*** Material
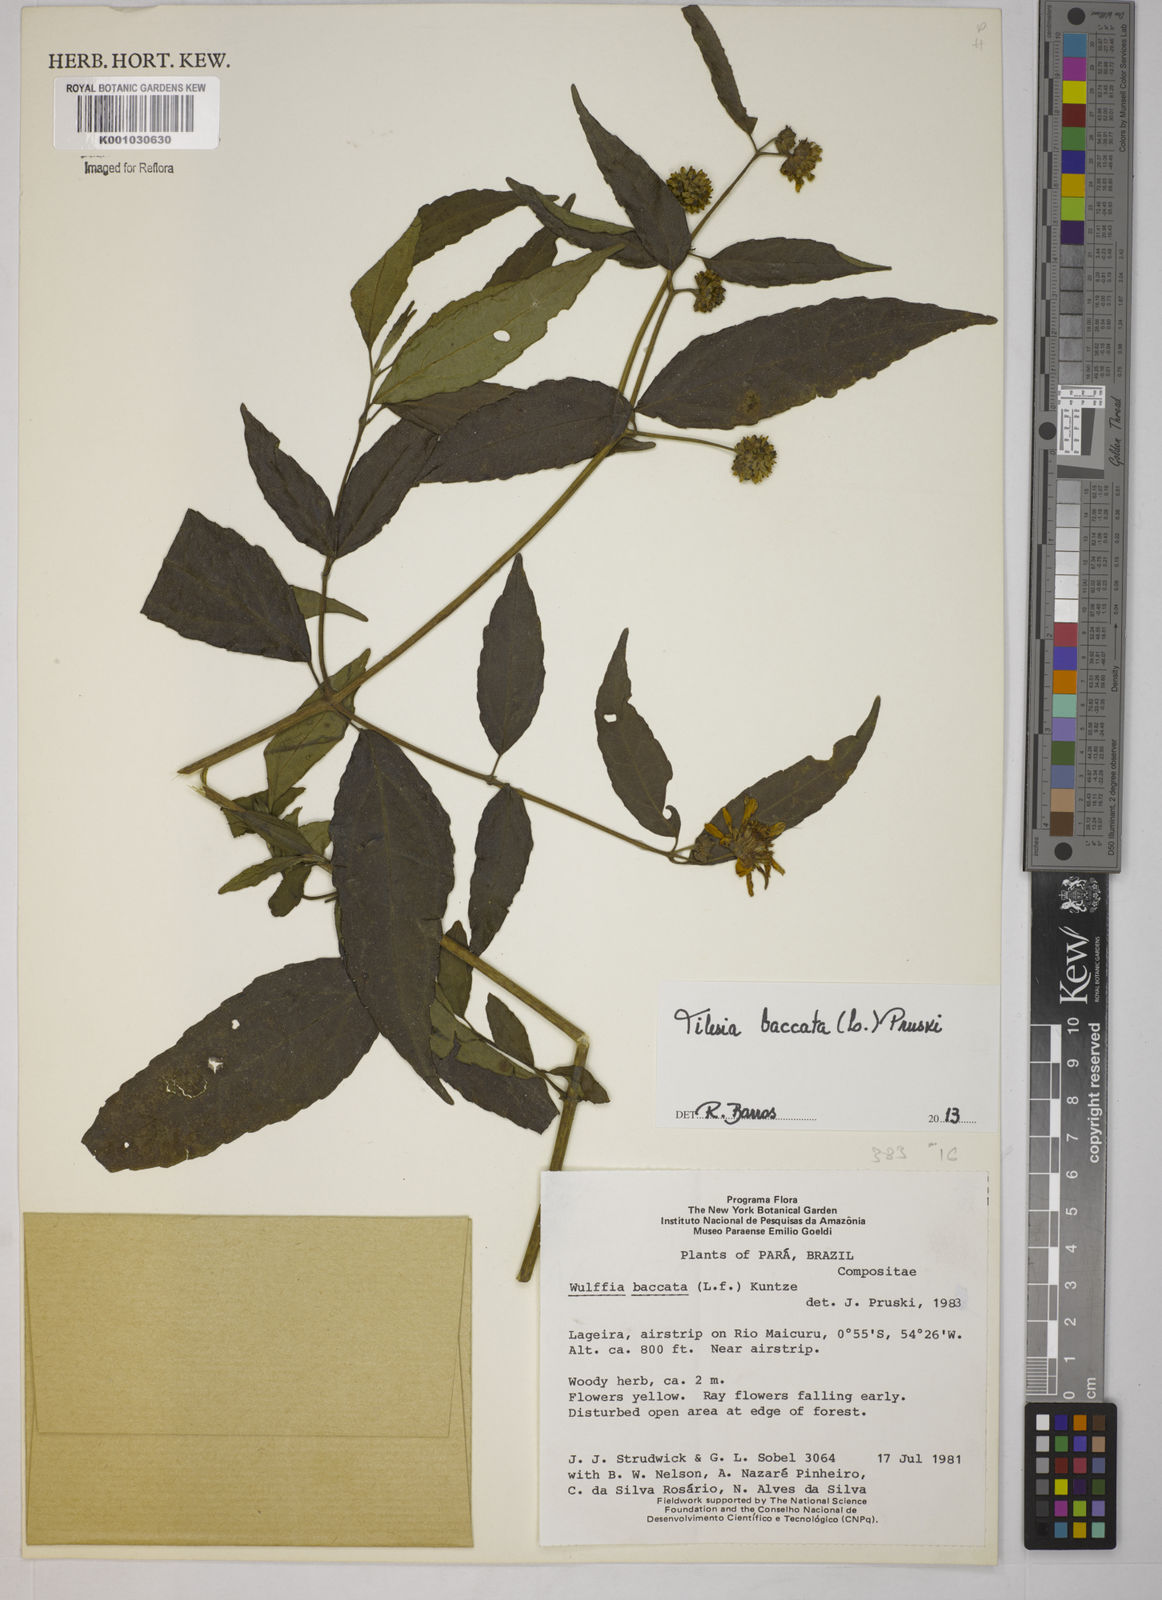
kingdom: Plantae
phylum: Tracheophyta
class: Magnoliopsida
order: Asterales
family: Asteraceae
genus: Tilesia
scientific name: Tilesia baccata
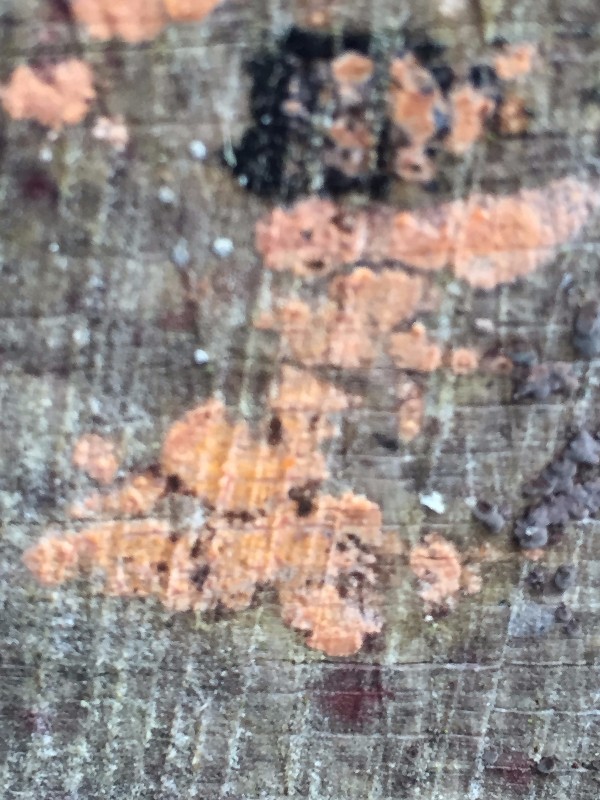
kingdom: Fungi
******
Task brief: Reproduce the text lines of every entry above word for word, leaving out the pictures.

Answer for the task:
kingdom: Plantae
phylum: Tracheophyta
class: Magnoliopsida
order: Asterales
family: Asteraceae
genus: Tilesia
scientific name: Tilesia baccata
kingdom: Fungi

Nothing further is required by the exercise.